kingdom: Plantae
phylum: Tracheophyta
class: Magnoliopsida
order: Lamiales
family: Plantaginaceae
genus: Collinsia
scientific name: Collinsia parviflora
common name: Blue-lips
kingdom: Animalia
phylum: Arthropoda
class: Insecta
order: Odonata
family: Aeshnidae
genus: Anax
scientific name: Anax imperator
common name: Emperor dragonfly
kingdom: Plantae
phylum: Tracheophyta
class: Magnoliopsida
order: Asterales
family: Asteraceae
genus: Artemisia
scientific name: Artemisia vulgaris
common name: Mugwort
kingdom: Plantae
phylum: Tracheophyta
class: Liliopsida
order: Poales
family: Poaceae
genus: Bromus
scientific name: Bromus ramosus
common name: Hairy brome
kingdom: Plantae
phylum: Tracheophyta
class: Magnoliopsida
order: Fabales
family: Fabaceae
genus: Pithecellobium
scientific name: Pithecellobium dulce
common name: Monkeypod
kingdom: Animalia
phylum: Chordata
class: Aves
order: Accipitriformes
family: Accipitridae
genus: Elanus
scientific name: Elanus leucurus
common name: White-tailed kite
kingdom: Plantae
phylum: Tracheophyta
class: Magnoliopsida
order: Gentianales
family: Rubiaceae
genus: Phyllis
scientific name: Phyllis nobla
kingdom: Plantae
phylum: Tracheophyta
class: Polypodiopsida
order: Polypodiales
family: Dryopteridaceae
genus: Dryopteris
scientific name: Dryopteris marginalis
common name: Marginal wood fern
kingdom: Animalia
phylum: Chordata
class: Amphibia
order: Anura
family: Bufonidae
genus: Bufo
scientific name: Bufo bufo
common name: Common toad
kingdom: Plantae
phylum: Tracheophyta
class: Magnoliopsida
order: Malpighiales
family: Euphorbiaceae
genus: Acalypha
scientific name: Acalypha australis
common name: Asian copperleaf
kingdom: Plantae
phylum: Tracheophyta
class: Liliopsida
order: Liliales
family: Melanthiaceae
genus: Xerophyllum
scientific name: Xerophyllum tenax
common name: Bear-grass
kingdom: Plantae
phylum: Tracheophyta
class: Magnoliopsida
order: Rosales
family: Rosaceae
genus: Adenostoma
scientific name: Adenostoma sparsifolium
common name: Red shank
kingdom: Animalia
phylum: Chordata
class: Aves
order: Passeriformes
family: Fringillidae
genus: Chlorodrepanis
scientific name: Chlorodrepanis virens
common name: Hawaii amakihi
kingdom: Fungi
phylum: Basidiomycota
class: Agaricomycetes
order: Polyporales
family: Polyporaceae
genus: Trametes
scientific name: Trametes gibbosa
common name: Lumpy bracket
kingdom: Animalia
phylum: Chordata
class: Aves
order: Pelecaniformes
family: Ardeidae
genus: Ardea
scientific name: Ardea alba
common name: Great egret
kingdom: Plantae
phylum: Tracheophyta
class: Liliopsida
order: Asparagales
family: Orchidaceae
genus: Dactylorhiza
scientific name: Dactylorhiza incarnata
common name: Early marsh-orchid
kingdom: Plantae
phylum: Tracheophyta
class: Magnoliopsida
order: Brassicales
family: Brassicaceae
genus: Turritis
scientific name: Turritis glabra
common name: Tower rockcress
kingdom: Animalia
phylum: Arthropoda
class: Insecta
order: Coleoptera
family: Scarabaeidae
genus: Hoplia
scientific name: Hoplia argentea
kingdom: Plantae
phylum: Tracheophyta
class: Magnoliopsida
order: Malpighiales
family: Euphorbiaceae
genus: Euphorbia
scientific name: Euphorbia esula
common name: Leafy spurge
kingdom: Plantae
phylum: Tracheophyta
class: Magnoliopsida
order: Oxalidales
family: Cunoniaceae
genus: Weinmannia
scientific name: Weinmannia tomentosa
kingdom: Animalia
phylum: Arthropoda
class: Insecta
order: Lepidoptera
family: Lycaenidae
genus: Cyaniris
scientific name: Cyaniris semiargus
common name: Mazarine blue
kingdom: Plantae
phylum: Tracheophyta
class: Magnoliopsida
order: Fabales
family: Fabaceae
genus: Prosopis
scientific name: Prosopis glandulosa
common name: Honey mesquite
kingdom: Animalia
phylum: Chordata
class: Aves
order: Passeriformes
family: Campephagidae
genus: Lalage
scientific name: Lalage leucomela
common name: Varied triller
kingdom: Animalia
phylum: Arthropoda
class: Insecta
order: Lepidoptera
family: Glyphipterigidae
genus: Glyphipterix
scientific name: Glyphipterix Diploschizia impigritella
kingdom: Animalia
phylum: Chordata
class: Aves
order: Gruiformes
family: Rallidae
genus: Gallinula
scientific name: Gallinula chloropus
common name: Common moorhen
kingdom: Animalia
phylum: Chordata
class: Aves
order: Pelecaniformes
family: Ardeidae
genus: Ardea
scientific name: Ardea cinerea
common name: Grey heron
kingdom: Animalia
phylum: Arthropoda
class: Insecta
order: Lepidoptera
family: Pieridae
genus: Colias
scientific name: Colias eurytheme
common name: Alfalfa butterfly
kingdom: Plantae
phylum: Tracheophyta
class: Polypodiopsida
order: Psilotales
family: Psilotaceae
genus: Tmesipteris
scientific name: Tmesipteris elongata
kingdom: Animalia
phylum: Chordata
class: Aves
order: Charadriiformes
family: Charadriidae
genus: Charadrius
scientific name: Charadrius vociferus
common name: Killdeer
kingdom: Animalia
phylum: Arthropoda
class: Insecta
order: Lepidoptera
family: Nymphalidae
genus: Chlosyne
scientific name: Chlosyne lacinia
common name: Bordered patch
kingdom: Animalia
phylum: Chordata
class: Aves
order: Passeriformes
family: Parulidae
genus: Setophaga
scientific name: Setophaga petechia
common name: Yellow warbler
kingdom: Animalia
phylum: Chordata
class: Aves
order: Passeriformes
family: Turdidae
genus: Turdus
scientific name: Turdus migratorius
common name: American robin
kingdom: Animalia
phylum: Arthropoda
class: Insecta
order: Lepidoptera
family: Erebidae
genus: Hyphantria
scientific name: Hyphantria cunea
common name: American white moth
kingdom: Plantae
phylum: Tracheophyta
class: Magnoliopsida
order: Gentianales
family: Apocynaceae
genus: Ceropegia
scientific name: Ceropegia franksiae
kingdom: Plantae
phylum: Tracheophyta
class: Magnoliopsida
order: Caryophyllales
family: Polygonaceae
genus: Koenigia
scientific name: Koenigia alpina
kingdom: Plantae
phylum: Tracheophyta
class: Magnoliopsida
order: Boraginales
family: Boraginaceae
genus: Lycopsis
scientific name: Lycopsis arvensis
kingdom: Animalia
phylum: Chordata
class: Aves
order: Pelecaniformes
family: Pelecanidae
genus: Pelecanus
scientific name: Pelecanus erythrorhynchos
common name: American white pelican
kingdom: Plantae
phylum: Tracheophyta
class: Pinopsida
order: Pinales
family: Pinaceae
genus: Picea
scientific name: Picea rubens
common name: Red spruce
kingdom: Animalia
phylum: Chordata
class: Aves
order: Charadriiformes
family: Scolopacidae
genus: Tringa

◇ ◇ ◇ ◇

→ THE REQUEST
Could you repeat every line of the records above word for word, from the first to the last?

→ WRITTEN ANSWER
kingdom: Plantae
phylum: Tracheophyta
class: Magnoliopsida
order: Lamiales
family: Plantaginaceae
genus: Collinsia
scientific name: Collinsia parviflora
common name: Blue-lips
kingdom: Animalia
phylum: Arthropoda
class: Insecta
order: Odonata
family: Aeshnidae
genus: Anax
scientific name: Anax imperator
common name: Emperor dragonfly
kingdom: Plantae
phylum: Tracheophyta
class: Magnoliopsida
order: Asterales
family: Asteraceae
genus: Artemisia
scientific name: Artemisia vulgaris
common name: Mugwort
kingdom: Plantae
phylum: Tracheophyta
class: Liliopsida
order: Poales
family: Poaceae
genus: Bromus
scientific name: Bromus ramosus
common name: Hairy brome
kingdom: Plantae
phylum: Tracheophyta
class: Magnoliopsida
order: Fabales
family: Fabaceae
genus: Pithecellobium
scientific name: Pithecellobium dulce
common name: Monkeypod
kingdom: Animalia
phylum: Chordata
class: Aves
order: Accipitriformes
family: Accipitridae
genus: Elanus
scientific name: Elanus leucurus
common name: White-tailed kite
kingdom: Plantae
phylum: Tracheophyta
class: Magnoliopsida
order: Gentianales
family: Rubiaceae
genus: Phyllis
scientific name: Phyllis nobla
kingdom: Plantae
phylum: Tracheophyta
class: Polypodiopsida
order: Polypodiales
family: Dryopteridaceae
genus: Dryopteris
scientific name: Dryopteris marginalis
common name: Marginal wood fern
kingdom: Animalia
phylum: Chordata
class: Amphibia
order: Anura
family: Bufonidae
genus: Bufo
scientific name: Bufo bufo
common name: Common toad
kingdom: Plantae
phylum: Tracheophyta
class: Magnoliopsida
order: Malpighiales
family: Euphorbiaceae
genus: Acalypha
scientific name: Acalypha australis
common name: Asian copperleaf
kingdom: Plantae
phylum: Tracheophyta
class: Liliopsida
order: Liliales
family: Melanthiaceae
genus: Xerophyllum
scientific name: Xerophyllum tenax
common name: Bear-grass
kingdom: Plantae
phylum: Tracheophyta
class: Magnoliopsida
order: Rosales
family: Rosaceae
genus: Adenostoma
scientific name: Adenostoma sparsifolium
common name: Red shank
kingdom: Animalia
phylum: Chordata
class: Aves
order: Passeriformes
family: Fringillidae
genus: Chlorodrepanis
scientific name: Chlorodrepanis virens
common name: Hawaii amakihi
kingdom: Fungi
phylum: Basidiomycota
class: Agaricomycetes
order: Polyporales
family: Polyporaceae
genus: Trametes
scientific name: Trametes gibbosa
common name: Lumpy bracket
kingdom: Animalia
phylum: Chordata
class: Aves
order: Pelecaniformes
family: Ardeidae
genus: Ardea
scientific name: Ardea alba
common name: Great egret
kingdom: Plantae
phylum: Tracheophyta
class: Liliopsida
order: Asparagales
family: Orchidaceae
genus: Dactylorhiza
scientific name: Dactylorhiza incarnata
common name: Early marsh-orchid
kingdom: Plantae
phylum: Tracheophyta
class: Magnoliopsida
order: Brassicales
family: Brassicaceae
genus: Turritis
scientific name: Turritis glabra
common name: Tower rockcress
kingdom: Animalia
phylum: Arthropoda
class: Insecta
order: Coleoptera
family: Scarabaeidae
genus: Hoplia
scientific name: Hoplia argentea
kingdom: Plantae
phylum: Tracheophyta
class: Magnoliopsida
order: Malpighiales
family: Euphorbiaceae
genus: Euphorbia
scientific name: Euphorbia esula
common name: Leafy spurge
kingdom: Plantae
phylum: Tracheophyta
class: Magnoliopsida
order: Oxalidales
family: Cunoniaceae
genus: Weinmannia
scientific name: Weinmannia tomentosa
kingdom: Animalia
phylum: Arthropoda
class: Insecta
order: Lepidoptera
family: Lycaenidae
genus: Cyaniris
scientific name: Cyaniris semiargus
common name: Mazarine blue
kingdom: Plantae
phylum: Tracheophyta
class: Magnoliopsida
order: Fabales
family: Fabaceae
genus: Prosopis
scientific name: Prosopis glandulosa
common name: Honey mesquite
kingdom: Animalia
phylum: Chordata
class: Aves
order: Passeriformes
family: Campephagidae
genus: Lalage
scientific name: Lalage leucomela
common name: Varied triller
kingdom: Animalia
phylum: Arthropoda
class: Insecta
order: Lepidoptera
family: Glyphipterigidae
genus: Glyphipterix
scientific name: Glyphipterix Diploschizia impigritella
kingdom: Animalia
phylum: Chordata
class: Aves
order: Gruiformes
family: Rallidae
genus: Gallinula
scientific name: Gallinula chloropus
common name: Common moorhen
kingdom: Animalia
phylum: Chordata
class: Aves
order: Pelecaniformes
family: Ardeidae
genus: Ardea
scientific name: Ardea cinerea
common name: Grey heron
kingdom: Animalia
phylum: Arthropoda
class: Insecta
order: Lepidoptera
family: Pieridae
genus: Colias
scientific name: Colias eurytheme
common name: Alfalfa butterfly
kingdom: Plantae
phylum: Tracheophyta
class: Polypodiopsida
order: Psilotales
family: Psilotaceae
genus: Tmesipteris
scientific name: Tmesipteris elongata
kingdom: Animalia
phylum: Chordata
class: Aves
order: Charadriiformes
family: Charadriidae
genus: Charadrius
scientific name: Charadrius vociferus
common name: Killdeer
kingdom: Animalia
phylum: Arthropoda
class: Insecta
order: Lepidoptera
family: Nymphalidae
genus: Chlosyne
scientific name: Chlosyne lacinia
common name: Bordered patch
kingdom: Animalia
phylum: Chordata
class: Aves
order: Passeriformes
family: Parulidae
genus: Setophaga
scientific name: Setophaga petechia
common name: Yellow warbler
kingdom: Animalia
phylum: Chordata
class: Aves
order: Passeriformes
family: Turdidae
genus: Turdus
scientific name: Turdus migratorius
common name: American robin
kingdom: Animalia
phylum: Arthropoda
class: Insecta
order: Lepidoptera
family: Erebidae
genus: Hyphantria
scientific name: Hyphantria cunea
common name: American white moth
kingdom: Plantae
phylum: Tracheophyta
class: Magnoliopsida
order: Gentianales
family: Apocynaceae
genus: Ceropegia
scientific name: Ceropegia franksiae
kingdom: Plantae
phylum: Tracheophyta
class: Magnoliopsida
order: Caryophyllales
family: Polygonaceae
genus: Koenigia
scientific name: Koenigia alpina
kingdom: Plantae
phylum: Tracheophyta
class: Magnoliopsida
order: Boraginales
family: Boraginaceae
genus: Lycopsis
scientific name: Lycopsis arvensis
kingdom: Animalia
phylum: Chordata
class: Aves
order: Pelecaniformes
family: Pelecanidae
genus: Pelecanus
scientific name: Pelecanus erythrorhynchos
common name: American white pelican
kingdom: Plantae
phylum: Tracheophyta
class: Pinopsida
order: Pinales
family: Pinaceae
genus: Picea
scientific name: Picea rubens
common name: Red spruce
kingdom: Animalia
phylum: Chordata
class: Aves
order: Charadriiformes
family: Scolopacidae
genus: Tringa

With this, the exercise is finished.